The attacks in California, including criticism of Mr Bloomberg’s record on race, echoed a series of criticisms that Mr Sanders levelled at Mr Bloomberg over the weekend in Nevada and Colorado.
That drew a response on Monday from Mr Bloomberg, who tweeted a video featuring alleged Sanders supporters – his fervent online backers known as “Bernie Bros” – attacking other candidates and their supporters on social media.
— Mike Bloomberg (@MikeBloomberg) February 17, 2020
It ended with a clip of Mr Sanders calling for “civil discourse”, followed by the question “Really?”

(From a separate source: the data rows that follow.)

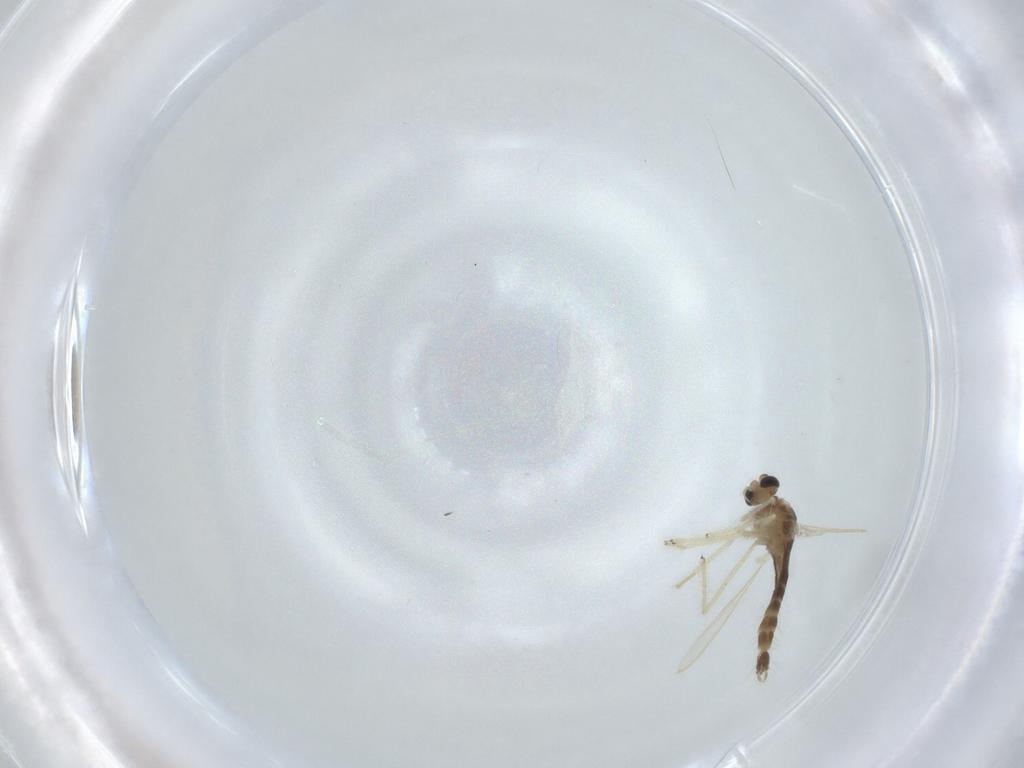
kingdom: Animalia
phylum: Arthropoda
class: Insecta
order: Diptera
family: Chironomidae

“We need to unite to defeat Trump in November,” Mr Bloomberg said in the tweet. “This type of ‘energy’ is not going to get us there.”
Mr Bloomberg’s campaign said the attacks from Mr Sanders were “shameful” and compared him with Mr Trump for also unfairly criticising Mr Bloomberg.
It said the attacks were a sign of the growing political threat Mr Bloomberg posed.
Mr Bloomberg has risen sharply in recent opinion polls after pouring hundreds of millions of his own dollars into advertising in states that vote in March or later.
Mr Sanders leads polls nationally and in Nevada, where the next nominating contest will be held on Saturday, after strong finishes in the first two contests in Iowa and New Hampshire.
“At this point, the primary is Bernie’s to lose, and ours to win. Bernie knows this. Trump knows this. That’s why they are united in the campaign against Mike,” said Kevin Sheekey, campaign manager for Mr Bloomberg.
“This campaign will not sit idly by and allow these false attacks to stand without response,” Mr Sheekey said in a statement.
Mr Bloomberg skipped the four early voting states in February – South Carolina will also vote on February 29.
At the rally in Richmond, Mr Sanders also criticised Mr Bloomberg’s past support in New York of “stop-and-frisk” police policies during his time as mayor that disproportionately hit African Americans.
Mr Bloomberg has apologised for his support of that tactic.
Mr Sanders also said Mr Bloomberg had in the past opposed a minimum wage and had called for cuts to government-run social assistance programs.
“Imagine a multi-billionaire opposing a raise in the minimum wage.
Imagine a multi-billionaire asking for cuts to Social Security, Medicare and Medicaid,” Mr Sanders told the crowd.